Content starts

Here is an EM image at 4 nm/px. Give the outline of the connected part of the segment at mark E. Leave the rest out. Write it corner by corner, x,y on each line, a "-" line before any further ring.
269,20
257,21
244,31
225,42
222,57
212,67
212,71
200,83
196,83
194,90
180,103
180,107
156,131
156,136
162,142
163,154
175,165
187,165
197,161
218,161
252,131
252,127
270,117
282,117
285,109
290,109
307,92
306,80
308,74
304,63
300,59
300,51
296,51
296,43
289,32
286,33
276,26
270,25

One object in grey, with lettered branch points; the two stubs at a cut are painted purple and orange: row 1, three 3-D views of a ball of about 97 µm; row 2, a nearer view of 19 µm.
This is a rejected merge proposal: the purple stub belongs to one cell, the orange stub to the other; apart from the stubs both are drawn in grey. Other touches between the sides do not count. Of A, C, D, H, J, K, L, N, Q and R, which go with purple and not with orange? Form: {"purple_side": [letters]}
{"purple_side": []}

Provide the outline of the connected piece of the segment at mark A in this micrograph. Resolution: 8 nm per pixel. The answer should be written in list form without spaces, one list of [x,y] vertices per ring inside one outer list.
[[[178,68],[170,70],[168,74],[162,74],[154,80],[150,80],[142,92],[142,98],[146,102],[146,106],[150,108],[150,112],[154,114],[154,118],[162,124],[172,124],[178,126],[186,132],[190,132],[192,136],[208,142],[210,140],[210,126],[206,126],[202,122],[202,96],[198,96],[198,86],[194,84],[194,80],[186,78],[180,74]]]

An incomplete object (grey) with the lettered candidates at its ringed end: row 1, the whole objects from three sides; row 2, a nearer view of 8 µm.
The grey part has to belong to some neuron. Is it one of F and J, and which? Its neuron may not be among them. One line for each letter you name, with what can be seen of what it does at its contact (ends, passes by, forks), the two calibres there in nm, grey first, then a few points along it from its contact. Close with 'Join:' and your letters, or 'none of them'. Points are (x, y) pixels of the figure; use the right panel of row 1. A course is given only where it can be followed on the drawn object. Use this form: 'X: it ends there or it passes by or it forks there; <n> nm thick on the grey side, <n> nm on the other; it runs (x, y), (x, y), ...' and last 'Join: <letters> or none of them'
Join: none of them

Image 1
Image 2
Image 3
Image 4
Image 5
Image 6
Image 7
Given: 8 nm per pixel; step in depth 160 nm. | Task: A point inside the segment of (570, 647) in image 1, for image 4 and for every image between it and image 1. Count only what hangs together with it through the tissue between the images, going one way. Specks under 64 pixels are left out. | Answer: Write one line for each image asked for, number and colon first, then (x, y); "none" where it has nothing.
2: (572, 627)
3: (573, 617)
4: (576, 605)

Content ends

YOUR TASK:
Return each line of the listing that holds the word "lettered".

WORKED SOLUTION:
One object in grey, with lettered branch points; the two stubs at a cut are painted purple and orange: row 1, three 3-D views of a ball of about 97 µm; row 2, a nearer view of 19 µm.
An incomplete object (grey) with the lettered candidates at its ringed end: row 1, the whole objects from three sides; row 2, a nearer view of 8 µm.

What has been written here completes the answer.